Курганы были совсем близко. Когда-то давно здесь простиралось распаханное поле, но земля не давала урожая, и родились здесь только дикие травы. Люди бросили возделывать эту землю, и она снова одичала и поросла невысоким лесом, пока однажды не случился на краю у реки оползень и не показала земля древний клад из больших белых костей. Колдуны нарекли это место священным да сказали, что тут лежат великаны. Кости зарыли обратно, отнеся только подальше от реки. И стали с тех пор хоронить тут сначала вождей племён, а после конунгов и их жён, кладя в землю поближе к древним могучим великанам.
Ситрик узнал курганы Лейва Доброго и Арна Крестителя, насыпанные ещё при нём и выложенные двумя каменными ладьями, на каких воины уходили в новый путь.
– Закатилось солнце, хоронясь под землей, да лучи его снова достанут до высоких голов, когда начнётся новый день, – прошептал Ситрик.
Волк завыл, взобравшись на вершину соседнего кургана – свежего, ещё не полностью поросшего травой. Ситрик обернулся на него и увидел, что наверху сидела Ингрид, полупрозрачная и бледная в долгом свете закатного солнца. Рядом с ней стоял её волк, привязанный к ней верностью и проклятием.
Ситрик, ощущая в висках, как бьётся его напуганное сердце, приблизился к молодому кургану. Ингрид неспешно сошла с вершины, ступая босыми ногами по земле.
– Ты увиделся с моим отцом, – заметила она. – С моим одряхлевшим стариком, сходящим с ума от одиночества.
Ситрик кивнул.
– Жалко его. Как увидишь его в следующий раз, расскажи ему, что со мной стало.
– Снова что-то просишь, – произнёс Ситрик с печальной усмешкой.
– Это моя последняя просьба, – пообещала ему Ингрид. – Спасибо тебе.
Ситрик снял с плеча перевязанный подпояской плащ и раскатал его на земле под курганом. Вытащил два отреза Зелёного покрова и показал их Ингрид.
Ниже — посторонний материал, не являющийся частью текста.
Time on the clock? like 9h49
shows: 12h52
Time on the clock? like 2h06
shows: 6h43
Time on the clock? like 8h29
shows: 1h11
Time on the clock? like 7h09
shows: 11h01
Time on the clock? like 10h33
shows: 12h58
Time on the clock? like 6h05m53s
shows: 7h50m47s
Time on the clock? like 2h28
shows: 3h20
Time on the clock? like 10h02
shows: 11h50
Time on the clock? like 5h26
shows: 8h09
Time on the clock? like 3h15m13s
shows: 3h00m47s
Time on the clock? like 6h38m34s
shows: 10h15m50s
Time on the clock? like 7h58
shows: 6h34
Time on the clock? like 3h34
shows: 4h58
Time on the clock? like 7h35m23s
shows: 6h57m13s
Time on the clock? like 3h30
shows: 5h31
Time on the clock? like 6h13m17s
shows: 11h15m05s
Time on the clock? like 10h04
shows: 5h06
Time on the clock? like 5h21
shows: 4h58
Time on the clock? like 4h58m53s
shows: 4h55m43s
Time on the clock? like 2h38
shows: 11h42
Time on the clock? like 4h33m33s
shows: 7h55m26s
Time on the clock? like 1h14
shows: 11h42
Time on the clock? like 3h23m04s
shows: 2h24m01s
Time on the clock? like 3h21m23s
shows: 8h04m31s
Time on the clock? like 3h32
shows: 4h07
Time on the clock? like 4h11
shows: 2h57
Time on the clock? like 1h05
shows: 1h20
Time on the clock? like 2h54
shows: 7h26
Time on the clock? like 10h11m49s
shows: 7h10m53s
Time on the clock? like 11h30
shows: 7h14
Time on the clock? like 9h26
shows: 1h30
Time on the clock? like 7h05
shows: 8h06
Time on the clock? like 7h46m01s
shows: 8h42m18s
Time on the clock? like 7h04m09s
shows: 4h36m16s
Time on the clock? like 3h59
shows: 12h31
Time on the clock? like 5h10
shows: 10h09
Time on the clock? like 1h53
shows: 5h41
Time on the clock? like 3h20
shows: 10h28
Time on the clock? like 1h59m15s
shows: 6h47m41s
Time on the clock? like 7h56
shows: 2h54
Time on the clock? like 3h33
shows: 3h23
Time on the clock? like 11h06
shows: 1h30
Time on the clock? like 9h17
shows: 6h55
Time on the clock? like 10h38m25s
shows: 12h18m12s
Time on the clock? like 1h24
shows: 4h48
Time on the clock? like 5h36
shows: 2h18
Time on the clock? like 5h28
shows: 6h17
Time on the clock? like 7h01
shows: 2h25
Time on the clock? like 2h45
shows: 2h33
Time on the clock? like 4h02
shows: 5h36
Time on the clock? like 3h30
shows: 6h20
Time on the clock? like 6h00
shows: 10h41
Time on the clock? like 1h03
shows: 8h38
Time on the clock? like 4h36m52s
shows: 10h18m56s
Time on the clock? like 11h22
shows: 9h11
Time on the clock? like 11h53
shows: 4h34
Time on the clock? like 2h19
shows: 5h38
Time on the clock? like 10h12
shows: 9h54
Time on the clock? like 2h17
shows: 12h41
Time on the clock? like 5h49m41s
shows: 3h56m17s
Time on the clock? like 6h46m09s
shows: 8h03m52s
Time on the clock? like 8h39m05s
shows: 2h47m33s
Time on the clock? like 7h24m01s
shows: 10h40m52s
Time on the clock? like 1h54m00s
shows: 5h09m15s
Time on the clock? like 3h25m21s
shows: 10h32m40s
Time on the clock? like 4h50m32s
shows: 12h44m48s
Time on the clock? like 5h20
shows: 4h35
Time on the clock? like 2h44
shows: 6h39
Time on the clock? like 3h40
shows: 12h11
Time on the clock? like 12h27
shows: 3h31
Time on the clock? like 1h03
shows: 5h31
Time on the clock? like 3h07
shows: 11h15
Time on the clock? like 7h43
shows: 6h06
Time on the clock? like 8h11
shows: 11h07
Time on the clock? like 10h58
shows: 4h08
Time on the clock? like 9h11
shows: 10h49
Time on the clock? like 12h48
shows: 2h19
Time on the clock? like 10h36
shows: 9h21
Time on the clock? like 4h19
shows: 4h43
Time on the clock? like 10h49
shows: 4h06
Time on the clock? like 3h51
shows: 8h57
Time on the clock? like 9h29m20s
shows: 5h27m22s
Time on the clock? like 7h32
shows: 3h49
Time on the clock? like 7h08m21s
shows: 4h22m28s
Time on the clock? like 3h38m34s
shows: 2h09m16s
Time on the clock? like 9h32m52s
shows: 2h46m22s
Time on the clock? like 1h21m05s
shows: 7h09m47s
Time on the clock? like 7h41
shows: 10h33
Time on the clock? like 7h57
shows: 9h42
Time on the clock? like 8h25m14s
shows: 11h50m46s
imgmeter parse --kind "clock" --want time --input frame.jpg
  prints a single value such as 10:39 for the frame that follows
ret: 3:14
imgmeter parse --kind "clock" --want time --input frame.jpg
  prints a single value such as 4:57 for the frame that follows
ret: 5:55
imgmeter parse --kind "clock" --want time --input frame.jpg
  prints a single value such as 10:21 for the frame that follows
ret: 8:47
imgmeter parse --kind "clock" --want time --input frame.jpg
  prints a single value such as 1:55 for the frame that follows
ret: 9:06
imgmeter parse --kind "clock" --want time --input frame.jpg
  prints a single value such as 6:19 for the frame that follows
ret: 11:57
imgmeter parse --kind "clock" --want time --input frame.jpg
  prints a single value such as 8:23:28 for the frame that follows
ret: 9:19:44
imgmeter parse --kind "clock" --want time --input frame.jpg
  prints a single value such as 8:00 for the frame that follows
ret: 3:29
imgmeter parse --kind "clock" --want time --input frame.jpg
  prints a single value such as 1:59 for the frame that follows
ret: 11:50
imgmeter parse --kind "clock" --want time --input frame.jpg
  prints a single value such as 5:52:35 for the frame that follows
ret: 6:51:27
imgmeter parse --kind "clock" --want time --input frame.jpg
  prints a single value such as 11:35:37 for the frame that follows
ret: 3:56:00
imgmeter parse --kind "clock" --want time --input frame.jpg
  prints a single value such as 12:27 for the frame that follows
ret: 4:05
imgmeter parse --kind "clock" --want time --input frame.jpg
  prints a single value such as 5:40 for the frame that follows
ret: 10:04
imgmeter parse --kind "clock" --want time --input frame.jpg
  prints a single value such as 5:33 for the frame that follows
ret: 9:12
Дева замерла, рассматривая их. Она протянула свою призрачную руку, верно желая коснуться ткани, но никак не могла этого сделать из-за своей бестелесности и слабости в этом мире. Ситрик лишь теперь в свете заходящего солнца увидел на её ладонях ожоги, какие он оставил тогда во сне. На какую бы судьбу ни обрекла его мёртвая жена конунга, он не хотел сделать ей больно.
Ингрид обошла отрезы, рассматривая их со всех сторон да вглядываясь в мелкие цветки и хрупкие сухие лепесточки да колючки, торчащие из переплетения нитей.
– Отчего их два? – наконец спросила она.
– Я принёс один для тебя, а другой – для Ольгира. Он из-за меня застрял в межмирье, умерев без оружия, но с крестом на шее. Да проклятый тобой к тому же.
– Для Ольгира? – Ингрид фыркнула. – Я просила покров лишь для себя.
– Я не могу оставить его так.
– Зато я могу. Я стала его смертью, как и обещала, хоть и твоими руками. Пусть ходит без цели и жизни по миру, запертый в ненавистном теле. Дикий, неприкаянный и никому не нужный, – мстительно произнесла она. – Оставь покров себе. Пригодится.